Why is the ratio test not working for this series?

Question

Show that the series $\frac{1}{1+x} + \frac{2}{1+x^2} + ... + \frac{2^n}{1+x^{2n}} + ...$ converges when $|x|>1$, and find it's sum.

I tried using the ratio test, but I first rewrote the above series as $\sum_{n=0}^{\infty}\frac{2^n(1-x^{2^n})}{1-x^{2^{n+1}}}$. The ratio test on this series gets us $\lim_{n\to\infty} \frac{2}{x^2}$ after disregarding the terms that disappear and computing it. However, in this case, $|x|>\sqrt2$, which is incorrect.

Where did I go wrong? I'm pretty sure I rewrote the series correctly, so this should give the correct answer.

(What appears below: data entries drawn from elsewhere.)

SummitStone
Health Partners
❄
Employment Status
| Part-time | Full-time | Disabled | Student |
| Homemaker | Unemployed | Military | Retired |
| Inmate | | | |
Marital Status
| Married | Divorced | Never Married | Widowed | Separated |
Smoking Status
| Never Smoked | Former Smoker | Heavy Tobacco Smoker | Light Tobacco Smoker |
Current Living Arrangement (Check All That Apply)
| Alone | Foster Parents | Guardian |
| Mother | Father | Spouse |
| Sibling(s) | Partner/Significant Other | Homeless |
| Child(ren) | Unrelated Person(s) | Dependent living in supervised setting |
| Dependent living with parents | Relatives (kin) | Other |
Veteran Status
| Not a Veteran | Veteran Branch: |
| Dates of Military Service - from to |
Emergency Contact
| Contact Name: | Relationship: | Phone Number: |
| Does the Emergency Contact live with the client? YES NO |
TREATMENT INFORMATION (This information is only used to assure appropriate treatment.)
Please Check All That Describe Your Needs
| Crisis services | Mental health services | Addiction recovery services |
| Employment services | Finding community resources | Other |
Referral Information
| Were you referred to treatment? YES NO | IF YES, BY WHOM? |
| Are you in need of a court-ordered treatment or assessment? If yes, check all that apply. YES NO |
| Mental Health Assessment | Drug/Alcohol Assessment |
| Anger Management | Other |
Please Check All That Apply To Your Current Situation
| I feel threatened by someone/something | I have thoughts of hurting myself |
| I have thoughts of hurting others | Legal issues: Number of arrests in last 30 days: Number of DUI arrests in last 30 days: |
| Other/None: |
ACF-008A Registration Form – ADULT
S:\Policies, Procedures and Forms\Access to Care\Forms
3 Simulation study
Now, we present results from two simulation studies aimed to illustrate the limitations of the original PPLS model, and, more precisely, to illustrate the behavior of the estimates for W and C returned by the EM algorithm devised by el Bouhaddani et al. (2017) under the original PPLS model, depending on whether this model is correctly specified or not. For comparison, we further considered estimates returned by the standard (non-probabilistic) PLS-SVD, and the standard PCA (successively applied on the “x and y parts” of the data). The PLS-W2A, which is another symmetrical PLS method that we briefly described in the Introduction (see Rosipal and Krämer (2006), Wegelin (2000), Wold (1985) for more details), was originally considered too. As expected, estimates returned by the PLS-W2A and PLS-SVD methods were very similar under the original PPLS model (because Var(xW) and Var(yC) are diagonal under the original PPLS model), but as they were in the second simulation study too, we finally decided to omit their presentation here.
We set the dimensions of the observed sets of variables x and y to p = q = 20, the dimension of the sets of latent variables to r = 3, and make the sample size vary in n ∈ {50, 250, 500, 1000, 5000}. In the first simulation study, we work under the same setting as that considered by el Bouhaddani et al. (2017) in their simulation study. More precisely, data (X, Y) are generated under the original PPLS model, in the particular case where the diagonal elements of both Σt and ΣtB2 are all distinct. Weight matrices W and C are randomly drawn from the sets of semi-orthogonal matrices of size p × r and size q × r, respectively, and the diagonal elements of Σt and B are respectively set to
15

The solution is apparently to find a formula after testing the first few terms and proving by induction, but I am much more curious to why my method did not work, as that may show me some pitfalls that I am falling into when I am using the ratio test.

Thank you!

Answer 1

The ratio test gives

$$\lim_{n\to\infty}\frac{2}{x^2}$$

the series converges if $$|x|>\sqrt{2}.$$

If $|x|=\sqrt{2},$ the general term becomes

$$\frac{2^n}{1+2^n}$$ which goes to $1$, the series diverges.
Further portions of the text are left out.